As the hours passed, the Master of Revels drew back one black velvet drapery after another, revealing his creation. The chamber transformed into a wonder of Grecian pillars and splashing fountains amid blue satin seas. Minstrels played celestial tunes from the musicians’ gallery overhead, the smell of frankincense burning increasing the atmosphere of magic. Courtiers disguised as gods and goddesses floated through the company like ghosts from ages gone by, while the servants wore wreaths of Bacchus’s grapes or Demeter’s golden wheat in their hair.

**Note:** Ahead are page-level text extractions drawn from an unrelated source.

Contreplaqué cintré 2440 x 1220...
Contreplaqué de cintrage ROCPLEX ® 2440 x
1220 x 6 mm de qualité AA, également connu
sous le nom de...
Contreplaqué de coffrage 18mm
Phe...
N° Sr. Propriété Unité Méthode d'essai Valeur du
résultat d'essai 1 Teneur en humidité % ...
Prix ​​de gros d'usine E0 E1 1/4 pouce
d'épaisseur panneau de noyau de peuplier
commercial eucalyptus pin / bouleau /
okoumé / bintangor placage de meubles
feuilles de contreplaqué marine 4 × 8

Grateful when my part was over, I tucked up on a pile of cushions between Isabella Markham and Mary Shelton to watch the performance reach its height. The other ladies giggled, ogling the men whose togas revealed hair-sprinkled legs and the occasional flash of bare buttocks. Robert Dudley brought Plato to life, teaching a page boy portraying young Aristotle. Each philosopher set a cresset alight, brightening the world—and the Great Hall—with their knowledge.
Only Elizabeth was awash in the golden glow, the flower-decked throne she sat upon crowning the summit of Olympus. Her role—the goddess Diana, a sliver of jeweled moon sparkling against the sunset of her hair. It fit her—the huntress, eternally virgin, though every man longed to claim her. When each hero approached to worship at her feet, she drove him away with a sweep of Diana’s gilt bow, commanding the man choose a lady from the audience to be his consort, the mate who would join him in the annals of history.

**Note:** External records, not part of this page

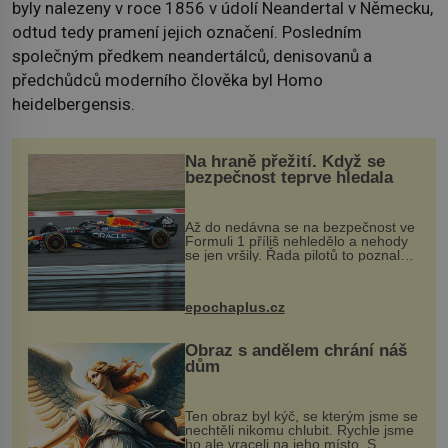
byly nalezeny v roce 1856 v údolí Neandertal v Německu,
odtud tedy pramení jejich označení. Posledním
společným předkem neandertálců, denisovanů a
předchůdců moderního člověka byl Homo
heidelbergensis.
Na hraně přežití. Když se
bezpečnost teprve hledala
Až do nedávna se na bezpečnost ve
Formuli 1 příliš nehledělo a nehody
se jen vršily. Řada pilotů to poznala
na vlastní kůži, často s trvalými
následky nebo bohužel i ztrátou
života. Dnes nepochopiteln...
epochaplus.cz
Obraz s andělem chrání náš
dům
Ten obraz byl kýč, se kterým jsme se
nechtěli nikomu chlubit. Rychle jsme
ho ale vraceli na jeho místo. S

Dudley gifted Lettice Knollys with Plato’s scroll, mourning that if he were denied the glow of Elizabeth’s moon, he would be forced to settle for its pale reflection. Sir William Pickering, Dudley’s most pressing rival for the queen’s affections, cast Robin a self-satisfied sneer, then sprang from Homer’s stylus and stormed across the stage as Hercules. Pickering waged mock battle against his mythical foe: a giant whose face was concealed beneath a mask sporting the Cyclops’s eye. Yet as Hercules drove the snarling beast to its doom from a trestle table cliff, I was puzzled to note not only heroes were claiming their mates this night, but the monster claimed a lady as well.

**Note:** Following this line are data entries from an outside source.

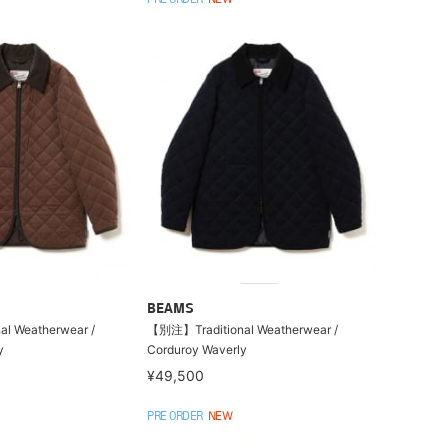
PRE ORDER
NEW
BEAMS
l Weatherwear /
【別注】Traditional Weatherwear /
y
Corduroy Waverly
¥49,500
PRE ORDER
NEW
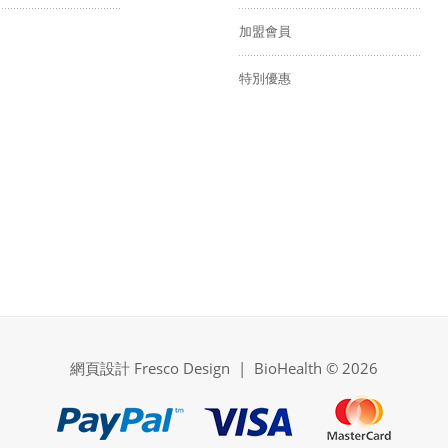
加盟會員
特別優惠
網頁設計 Fresco Design
| BioHealth © 2026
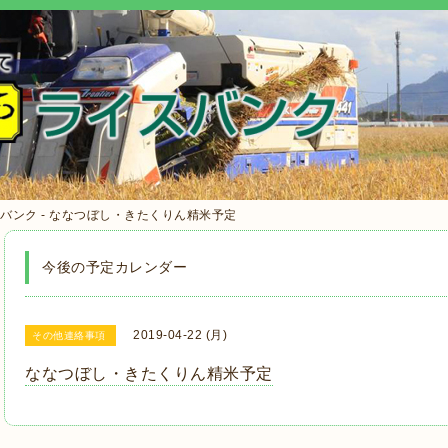
バンク - ななつぼし・きたくりん精米予定
今後の予定カレンダー
2019-04-22 (月)
その他連絡事項
ななつぼし・きたくりん精米予定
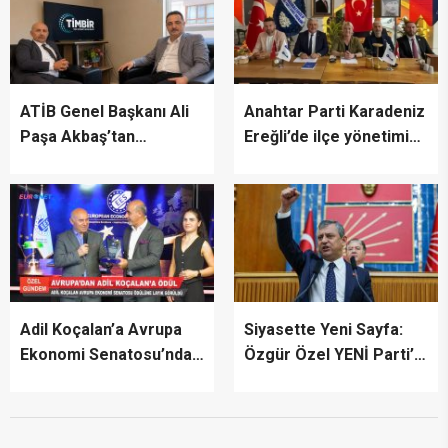
ATİB Genel Başkanı Ali
Anahtar Parti Karadeniz
Paşa Akbaş’tan
Ereğli’de ilçe yönetimini
TİMBİR’e ziyaret
tanıttı
Adil Koçalan’a Avrupa
Siyasette Yeni Sayfa:
Ekonomi Senatosu’ndan
Özgür Özel YENİ Parti’yi
Uluslararası Başarı
İlan Etti
Ödülü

While everyone cheered in delight at Pickering’s choice of the respectable matron Kat Ashley instead of one of the court’s young beauties, the Cyclops lumbered across to Mary Grey. Her eyes went wide as the monster snatched her up, flinging her over one broad shoulder to carry her to his lair. “That is a perfect match if ever I saw one,” I heard someone jeer. “The Devil’s child and her demon lover.”
“At least the Cyclops has but one eye to look at her.” Even in the midst of the masque Lettice could not resist flinging barbs. I tried to blunt my outrage. After all, why should I resent the cruel joke? Mary had been bitter as cheap wine since I had pricked Lettice’s mount with my brooch.
The audience shouted encouragement to Pickering, urging him to steal a kiss from the queen’s former governess, then Markham, Elizabeth’s companion in the Tower long ago, elbowed me in the ribs.